In this version, the controller rolls out new nodes in the workload cluster whenever the user upgrades the management cluster and its management components.
In eksctl anywhere
version v0.16.0
, we changed this behavior to allow users to be explicit when deciding which clusters to upgrade.
Therefore, workload clusters are no longer affected by management cluster upgrades.
Due to this change, each cluster must be individually upgraded to enjoy the latest features on all clusters.
If you have a management cluster running EKS Anywhere version v0.15, you can successfully upgrade to EKS Anywhere version v0.16 and observe no changes to any of its workload clusters.
When triggering a workload cluster upgrade after upgrading the management cluster, please keep in mind that it will not only apply your changes in the workload cluster spec, but also any new improvements included in the new EKS Anywhere controller that was upgraded on the management cluster.

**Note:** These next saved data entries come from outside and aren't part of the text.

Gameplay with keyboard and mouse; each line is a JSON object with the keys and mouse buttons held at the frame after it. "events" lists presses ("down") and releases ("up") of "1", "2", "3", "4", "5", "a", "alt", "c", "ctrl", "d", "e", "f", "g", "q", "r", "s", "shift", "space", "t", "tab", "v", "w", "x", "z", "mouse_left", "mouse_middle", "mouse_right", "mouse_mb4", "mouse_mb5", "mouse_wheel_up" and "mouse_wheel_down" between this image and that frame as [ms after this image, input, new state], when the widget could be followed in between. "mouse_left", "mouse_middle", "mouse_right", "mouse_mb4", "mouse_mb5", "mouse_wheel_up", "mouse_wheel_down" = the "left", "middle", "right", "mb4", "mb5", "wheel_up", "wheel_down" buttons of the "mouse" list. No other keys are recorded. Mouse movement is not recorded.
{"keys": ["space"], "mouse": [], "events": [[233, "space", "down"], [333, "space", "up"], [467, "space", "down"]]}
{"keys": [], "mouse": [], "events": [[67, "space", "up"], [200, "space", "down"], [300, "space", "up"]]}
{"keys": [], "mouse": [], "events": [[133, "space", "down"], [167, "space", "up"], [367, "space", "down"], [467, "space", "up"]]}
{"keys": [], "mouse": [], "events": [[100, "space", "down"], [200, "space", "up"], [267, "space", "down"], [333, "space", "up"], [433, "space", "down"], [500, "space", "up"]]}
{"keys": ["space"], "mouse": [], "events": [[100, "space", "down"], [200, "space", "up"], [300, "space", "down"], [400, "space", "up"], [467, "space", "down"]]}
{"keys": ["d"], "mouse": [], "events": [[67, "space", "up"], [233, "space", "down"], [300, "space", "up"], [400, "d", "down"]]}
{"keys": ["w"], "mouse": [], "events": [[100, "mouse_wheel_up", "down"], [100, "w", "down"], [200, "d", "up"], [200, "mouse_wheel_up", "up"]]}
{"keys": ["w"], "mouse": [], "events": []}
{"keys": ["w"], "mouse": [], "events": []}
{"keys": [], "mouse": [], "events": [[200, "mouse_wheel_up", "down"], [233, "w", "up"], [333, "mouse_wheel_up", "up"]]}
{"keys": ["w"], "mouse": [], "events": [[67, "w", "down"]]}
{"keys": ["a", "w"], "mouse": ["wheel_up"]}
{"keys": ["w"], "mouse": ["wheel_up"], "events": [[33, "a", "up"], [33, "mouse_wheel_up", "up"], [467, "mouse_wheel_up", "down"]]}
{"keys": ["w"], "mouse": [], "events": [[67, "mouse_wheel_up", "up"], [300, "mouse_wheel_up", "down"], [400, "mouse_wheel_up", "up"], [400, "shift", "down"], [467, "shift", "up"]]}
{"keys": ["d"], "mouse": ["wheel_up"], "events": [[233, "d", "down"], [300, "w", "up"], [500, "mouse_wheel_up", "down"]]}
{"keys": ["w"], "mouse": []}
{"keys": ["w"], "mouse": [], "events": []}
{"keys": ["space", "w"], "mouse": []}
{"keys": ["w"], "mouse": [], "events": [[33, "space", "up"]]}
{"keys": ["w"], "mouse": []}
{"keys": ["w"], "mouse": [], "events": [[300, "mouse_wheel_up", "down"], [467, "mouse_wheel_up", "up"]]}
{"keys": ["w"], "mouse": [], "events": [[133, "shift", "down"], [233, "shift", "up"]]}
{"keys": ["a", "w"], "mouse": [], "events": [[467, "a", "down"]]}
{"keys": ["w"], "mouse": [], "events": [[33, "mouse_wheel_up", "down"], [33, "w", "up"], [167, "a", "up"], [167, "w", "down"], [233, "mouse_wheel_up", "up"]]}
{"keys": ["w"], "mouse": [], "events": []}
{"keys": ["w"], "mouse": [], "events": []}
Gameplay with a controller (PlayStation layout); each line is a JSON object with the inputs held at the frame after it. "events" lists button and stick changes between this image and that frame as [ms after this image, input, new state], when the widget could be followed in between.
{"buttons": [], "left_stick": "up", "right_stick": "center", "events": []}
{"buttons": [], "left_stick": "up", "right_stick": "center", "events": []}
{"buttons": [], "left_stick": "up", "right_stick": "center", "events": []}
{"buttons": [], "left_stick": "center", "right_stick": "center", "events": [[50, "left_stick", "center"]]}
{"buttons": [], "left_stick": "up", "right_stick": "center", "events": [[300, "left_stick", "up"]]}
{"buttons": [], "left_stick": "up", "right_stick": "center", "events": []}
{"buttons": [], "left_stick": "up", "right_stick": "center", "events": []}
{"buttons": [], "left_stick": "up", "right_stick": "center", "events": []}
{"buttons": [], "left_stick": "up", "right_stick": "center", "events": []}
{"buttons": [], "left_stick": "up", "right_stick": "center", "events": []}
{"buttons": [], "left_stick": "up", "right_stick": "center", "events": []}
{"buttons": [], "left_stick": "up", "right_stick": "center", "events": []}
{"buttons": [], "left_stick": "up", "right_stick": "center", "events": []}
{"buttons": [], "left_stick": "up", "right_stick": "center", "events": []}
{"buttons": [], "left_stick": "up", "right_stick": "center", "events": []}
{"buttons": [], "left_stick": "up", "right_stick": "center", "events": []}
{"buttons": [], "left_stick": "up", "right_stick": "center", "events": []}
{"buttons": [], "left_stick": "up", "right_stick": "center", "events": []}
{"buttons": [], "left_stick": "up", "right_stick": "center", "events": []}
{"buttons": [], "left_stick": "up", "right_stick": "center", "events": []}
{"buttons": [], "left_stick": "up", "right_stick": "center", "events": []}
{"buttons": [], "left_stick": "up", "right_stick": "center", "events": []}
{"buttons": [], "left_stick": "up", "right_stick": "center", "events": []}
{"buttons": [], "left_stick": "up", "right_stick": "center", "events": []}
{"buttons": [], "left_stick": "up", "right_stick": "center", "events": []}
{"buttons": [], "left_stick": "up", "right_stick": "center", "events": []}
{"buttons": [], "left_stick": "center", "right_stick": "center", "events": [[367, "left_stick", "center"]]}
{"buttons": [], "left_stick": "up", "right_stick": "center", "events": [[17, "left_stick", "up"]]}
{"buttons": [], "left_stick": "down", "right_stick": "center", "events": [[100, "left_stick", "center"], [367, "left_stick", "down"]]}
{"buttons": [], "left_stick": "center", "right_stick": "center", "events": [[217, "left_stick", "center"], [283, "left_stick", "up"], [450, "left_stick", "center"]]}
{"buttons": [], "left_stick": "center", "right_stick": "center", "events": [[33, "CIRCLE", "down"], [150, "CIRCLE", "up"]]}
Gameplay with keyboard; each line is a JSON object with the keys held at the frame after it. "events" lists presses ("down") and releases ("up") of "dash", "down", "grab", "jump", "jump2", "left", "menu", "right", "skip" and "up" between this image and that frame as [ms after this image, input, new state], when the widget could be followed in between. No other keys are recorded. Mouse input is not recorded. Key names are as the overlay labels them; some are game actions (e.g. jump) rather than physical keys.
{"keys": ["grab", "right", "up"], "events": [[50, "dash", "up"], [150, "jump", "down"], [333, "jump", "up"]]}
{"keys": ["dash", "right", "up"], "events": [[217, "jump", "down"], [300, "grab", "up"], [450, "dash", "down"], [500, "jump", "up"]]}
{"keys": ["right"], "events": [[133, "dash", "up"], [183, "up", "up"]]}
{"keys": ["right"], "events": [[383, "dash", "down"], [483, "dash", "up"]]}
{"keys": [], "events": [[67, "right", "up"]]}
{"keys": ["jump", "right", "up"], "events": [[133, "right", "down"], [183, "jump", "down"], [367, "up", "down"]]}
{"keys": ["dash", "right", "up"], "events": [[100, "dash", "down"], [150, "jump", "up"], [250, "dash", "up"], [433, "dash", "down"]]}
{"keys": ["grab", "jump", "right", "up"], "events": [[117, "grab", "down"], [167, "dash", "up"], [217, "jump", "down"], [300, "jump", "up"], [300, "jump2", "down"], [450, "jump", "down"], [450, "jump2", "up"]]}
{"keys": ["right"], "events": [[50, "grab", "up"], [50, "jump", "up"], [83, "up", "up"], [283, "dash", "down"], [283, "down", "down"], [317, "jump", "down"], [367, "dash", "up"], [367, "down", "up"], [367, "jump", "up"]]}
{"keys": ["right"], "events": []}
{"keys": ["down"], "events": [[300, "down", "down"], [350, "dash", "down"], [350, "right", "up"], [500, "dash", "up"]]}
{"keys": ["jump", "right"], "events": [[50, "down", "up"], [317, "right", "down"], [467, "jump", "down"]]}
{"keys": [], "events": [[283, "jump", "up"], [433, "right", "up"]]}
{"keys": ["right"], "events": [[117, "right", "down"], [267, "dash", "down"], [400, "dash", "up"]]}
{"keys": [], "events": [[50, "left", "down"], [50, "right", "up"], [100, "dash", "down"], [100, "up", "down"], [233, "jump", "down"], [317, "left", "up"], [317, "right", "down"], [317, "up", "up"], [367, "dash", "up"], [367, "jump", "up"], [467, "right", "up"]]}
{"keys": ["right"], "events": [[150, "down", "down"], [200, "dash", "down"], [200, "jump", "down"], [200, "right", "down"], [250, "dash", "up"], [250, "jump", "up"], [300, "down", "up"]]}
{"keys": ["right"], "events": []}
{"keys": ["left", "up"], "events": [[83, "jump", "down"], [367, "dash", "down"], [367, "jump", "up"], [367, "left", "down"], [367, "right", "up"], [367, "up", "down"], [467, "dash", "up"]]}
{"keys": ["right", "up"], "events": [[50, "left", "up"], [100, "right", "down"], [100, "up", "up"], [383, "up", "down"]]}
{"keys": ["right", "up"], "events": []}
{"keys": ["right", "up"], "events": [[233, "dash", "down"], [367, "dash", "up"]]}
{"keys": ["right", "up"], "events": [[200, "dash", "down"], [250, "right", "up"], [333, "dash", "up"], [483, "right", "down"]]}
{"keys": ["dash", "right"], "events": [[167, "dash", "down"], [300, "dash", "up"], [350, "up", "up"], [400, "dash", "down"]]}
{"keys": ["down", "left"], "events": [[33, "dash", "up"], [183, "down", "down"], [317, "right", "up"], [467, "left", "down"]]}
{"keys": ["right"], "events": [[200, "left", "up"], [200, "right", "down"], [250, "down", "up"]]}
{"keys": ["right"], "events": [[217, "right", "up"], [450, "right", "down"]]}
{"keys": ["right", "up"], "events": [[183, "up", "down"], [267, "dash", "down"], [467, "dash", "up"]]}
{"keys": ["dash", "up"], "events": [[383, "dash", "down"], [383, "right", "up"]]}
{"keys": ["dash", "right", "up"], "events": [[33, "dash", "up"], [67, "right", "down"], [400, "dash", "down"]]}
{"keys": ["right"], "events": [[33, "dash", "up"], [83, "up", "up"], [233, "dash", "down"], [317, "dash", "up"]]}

The changes in the EKS Anywhere controller can trigger a machine rollout on the workload cluster during upgrade, even if the changes to the workload cluster spec didn’t require one (for example, scaling down a worker node group).
Starting with EKS Anywhere v0.18, the image
/template
should include the Kubernetes version (either Cluster.Spec.KubernetesVersion
or Cluster.Spec.WorkerNodeGroupConfiguration[].KubernetesVersion
in the case of modular upgrades). For example, if the Kubernetes version is 1.24, the image
/template
must include 1.24, 1_24, 1-24 or 124.
Prepare DHCP IP addresses pool
Please make sure to have sufficient available IP addresses in your DHCP pool to cover the new machines. The number of necessary IPs can be calculated from the machine counts and maxSurge config . For create operation, each machine needs 1 IP. For upgrade operation, control plane and workers need just 1 extra IP (total, not per node) due to rolling upgrade strategy. Each external etcd machine needs 1 extra IP address (ex: 3 etcd nodes would require 3 more IP addresses) because EKS Anywhere needs to create all the new etcd machines before removing any old ones. You will also need additional IPs to be equal to the number used for maxSurge. After calculating the required IPs, please make sure your environment has enough available IPs before performing the upgrade operation.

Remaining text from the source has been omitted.